The Japanese stock market is slightly lower on Wednesday, extending the losses in the previous session, with the Nikkei 225 falling below the 26,700 level, following the mostly negative cues overnight from Wall Street, with technology stocks tumbling to mirror their peers on the tech-heavy Nasdaq.
The benchmark Nikkei 225 Index closed the morning session at 26,713.08, down 35.06 points or 0.13 percent, after hitting a low of 26,578.03 earlier. Japanese stocks closed significantly lower on Tuesday.
Market heavyweight SoftBank Group is losing more than 1 percent and Uniqlo operator Fast Retailing is down almost 1 percent. Among automakers, Honda is losing almost 2 percent and Toyota is edging down 0.2 percent.
In the tech space, Screen Holdings is flat. Advantest is edging down 0.1 percent, while Tokyo Electron is adding more than 1 percent.
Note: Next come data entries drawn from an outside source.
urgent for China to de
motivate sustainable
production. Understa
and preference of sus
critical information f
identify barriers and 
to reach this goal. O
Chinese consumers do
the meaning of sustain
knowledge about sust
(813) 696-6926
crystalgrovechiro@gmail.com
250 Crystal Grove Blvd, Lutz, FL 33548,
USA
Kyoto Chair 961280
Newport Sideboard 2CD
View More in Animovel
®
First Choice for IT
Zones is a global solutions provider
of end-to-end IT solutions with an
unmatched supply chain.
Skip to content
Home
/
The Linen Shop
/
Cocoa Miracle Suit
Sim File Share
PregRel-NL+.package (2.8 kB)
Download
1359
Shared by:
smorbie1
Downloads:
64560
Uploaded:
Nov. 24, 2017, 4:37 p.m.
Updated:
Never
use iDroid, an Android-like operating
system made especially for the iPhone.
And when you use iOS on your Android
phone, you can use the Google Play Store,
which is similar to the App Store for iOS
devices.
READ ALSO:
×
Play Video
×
In the banking sector, Mizuho Financial is flat. Sumitomo Mitsui Financial is edging up 0.5 percent, while Mitsubishi UFJ Financial is edging down 0.3 percent.
Among the major exporters, Sony, Mitsubishi Electric and Canon are edging down 0.4 percent each, while Panasonic is flat.
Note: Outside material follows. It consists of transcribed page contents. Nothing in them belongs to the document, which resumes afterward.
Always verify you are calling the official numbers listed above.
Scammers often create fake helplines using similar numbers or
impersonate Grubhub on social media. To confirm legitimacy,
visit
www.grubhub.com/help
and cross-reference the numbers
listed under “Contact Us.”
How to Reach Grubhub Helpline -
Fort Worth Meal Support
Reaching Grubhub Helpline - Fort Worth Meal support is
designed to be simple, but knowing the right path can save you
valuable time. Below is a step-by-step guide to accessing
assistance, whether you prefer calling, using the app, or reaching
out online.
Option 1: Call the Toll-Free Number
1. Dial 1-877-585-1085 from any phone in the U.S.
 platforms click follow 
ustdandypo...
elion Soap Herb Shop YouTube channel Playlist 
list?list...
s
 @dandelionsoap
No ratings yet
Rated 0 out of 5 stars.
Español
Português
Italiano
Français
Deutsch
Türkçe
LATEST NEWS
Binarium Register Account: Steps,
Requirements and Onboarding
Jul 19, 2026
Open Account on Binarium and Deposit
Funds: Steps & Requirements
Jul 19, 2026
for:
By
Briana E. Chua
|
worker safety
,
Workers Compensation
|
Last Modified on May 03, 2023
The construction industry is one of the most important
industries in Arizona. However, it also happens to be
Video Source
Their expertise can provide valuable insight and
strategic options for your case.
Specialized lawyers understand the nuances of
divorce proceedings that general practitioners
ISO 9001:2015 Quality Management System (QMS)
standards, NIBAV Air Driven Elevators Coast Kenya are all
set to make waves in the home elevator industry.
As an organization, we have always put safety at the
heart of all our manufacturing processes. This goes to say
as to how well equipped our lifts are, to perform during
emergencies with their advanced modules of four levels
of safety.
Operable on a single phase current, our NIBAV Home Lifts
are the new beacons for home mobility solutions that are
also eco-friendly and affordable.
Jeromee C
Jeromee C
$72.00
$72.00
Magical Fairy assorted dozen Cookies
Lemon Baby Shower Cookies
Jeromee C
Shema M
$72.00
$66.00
Among the other major losers, Mitsubishi Motors is losing more than 5 percent and Recruit Holdings is declining almost 5 percent, while Dentsu Group, T&D Holdings and Maruha Nichiro are slipping more than 4 percent each.
Conversely, Tokyo Electric Power is gaining almost 5 percent, while Toray Industries and Kansai Electric Power are adding almost 3 percent each.
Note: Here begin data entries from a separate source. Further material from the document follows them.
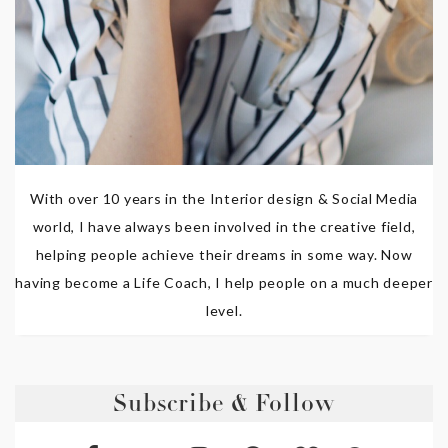
With over 10 years in the Interior design & Social Media
world, I have always been involved in the creative field,
helping people achieve their dreams in some way. Now
having become a Life Coach, I help people on a much deeper
level.
Subscribe & Follow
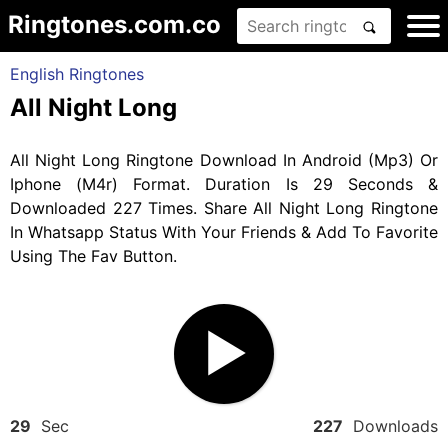
Ringtones.com.co
English Ringtones
All Night Long
All Night Long Ringtone Download In Android (Mp3) Or
Iphone (M4r) Format. Duration Is 29 Seconds &
Downloaded 227 Times. Share All Night Long Ringtone
In Whatsapp Status With Your Friends & Add To Favorite
Using The Fav Button.
29
Sec
227
Downloads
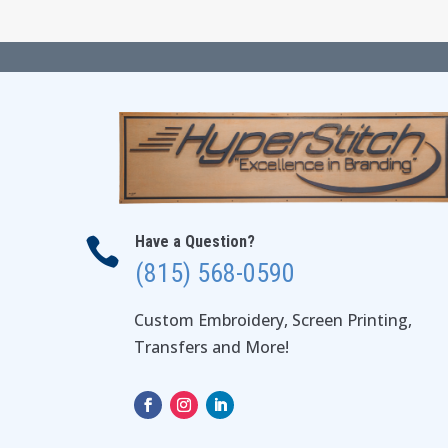
Have a Question?

(815) 568-0590
Custom Embroidery, Screen Printing,
Transfers and More!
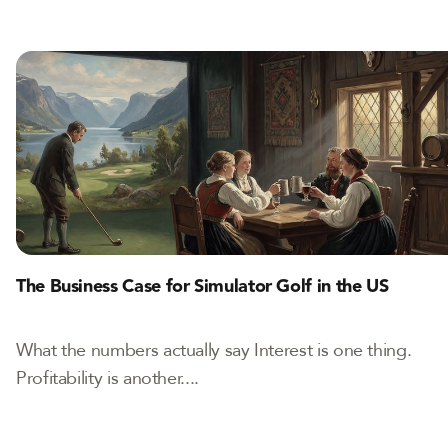
The Business Case for Simulator Golf in the US
What the numbers actually say Interest is one thing.
Profitability is another....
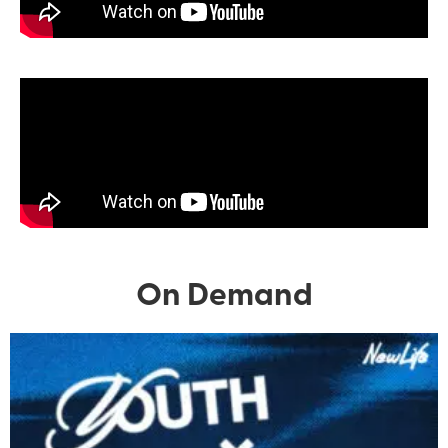
On Demand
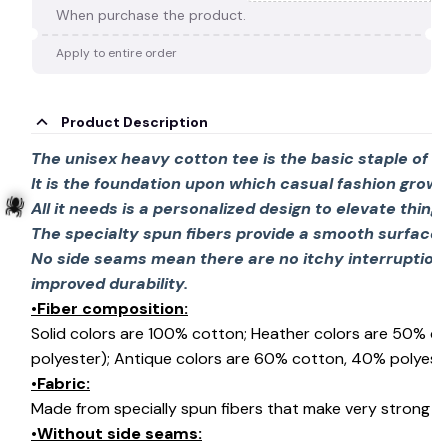
When purchase the product.
Apply to entire order
Product Description
The unisex heavy cotton tee is the basic staple of 
It is the foundation upon which casual fashion grows
All it needs is a personalized design to elevate things 
The specialty spun fibers provide a smooth surface 
No side seams mean there are no itchy interruption
improved durability.
🕷️
•Fiber composition:
Solid colors are 100% cotton; Heather colors are 50% c
polyester); Antique colors are 60% cotton, 40% polyeste
•Fabric:
Made from specially spun fibers that make very strong an
•Without side seams:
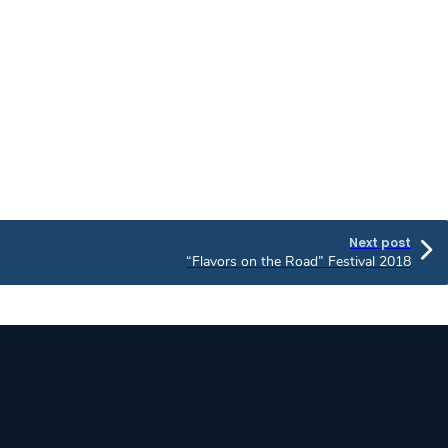
Next post
“Flavors on the Road” Festival 2018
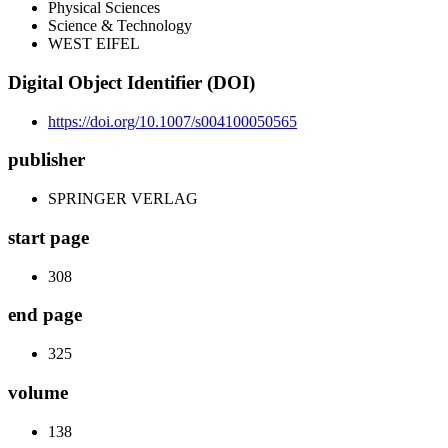
Physical Sciences
Science & Technology
WEST EIFEL
Digital Object Identifier (DOI)
https://doi.org/10.1007/s004100050565
publisher
SPRINGER VERLAG
start page
308
end page
325
volume
138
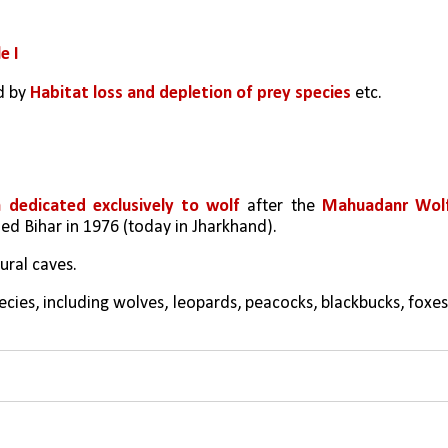
e I
d by 
Habitat loss and depletion of prey species
 etc. 
a dedicated exclusively to wolf
 after the 
Mahuadanr Wolf
ded Bihar in 1976 (today in Jharkhand).
tural caves.
cies, including wolves, leopards, peacocks, blackbucks, foxes,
In the currency market, the U.S. dollar is trading in the lower 127 yen-range on Wednesday.
Elsewhere in Asia, New Zealand, China, Hong Kong, South Korea and Taiwan are higher by between 0.2 and 0.6 percent each. Singapore, Malaysia and Indonesia are relatively flat.
On Wall Street, stocks moved mostly lower during trading on Tuesday, giving back ground following the strong upward move seen in the previous session. The tech-heavy Nasdaq showed a particularly steep drop on the day, ending the session at its lowest closing level since November of 2020.
The Nasdaq climbed off its worst levels of the day but still closed down 270.83 points or 2.4 percent at 11,264.45. The S&P 500 also slid 32.27 points or 0.8 percent to 3,941.48, while the narrow Dow managed to close modestly higher, up 48.38 points or 0.2 percent at 31,928.62.
The major European markets also moved to the downside on the day. While the U.K.’s FTSE 100 Index fell by 0.5 percent, the French CAC 40 Index and the German DAX Index tumbled by 1.7 percent and 1.8 percent, respectively.
Crude oil futures slipped on Tuesday on concerns about the outlook for energy demand due to China’s increased Covid-19 curbs. Markets are also worried that aggressive monetary policy tightening by central banks to control inflation could tip the global economy into a recession. West Texas Intermediate Crude oil futures for July fell $0.52 or 0.5 percent at $109.77 a barrel.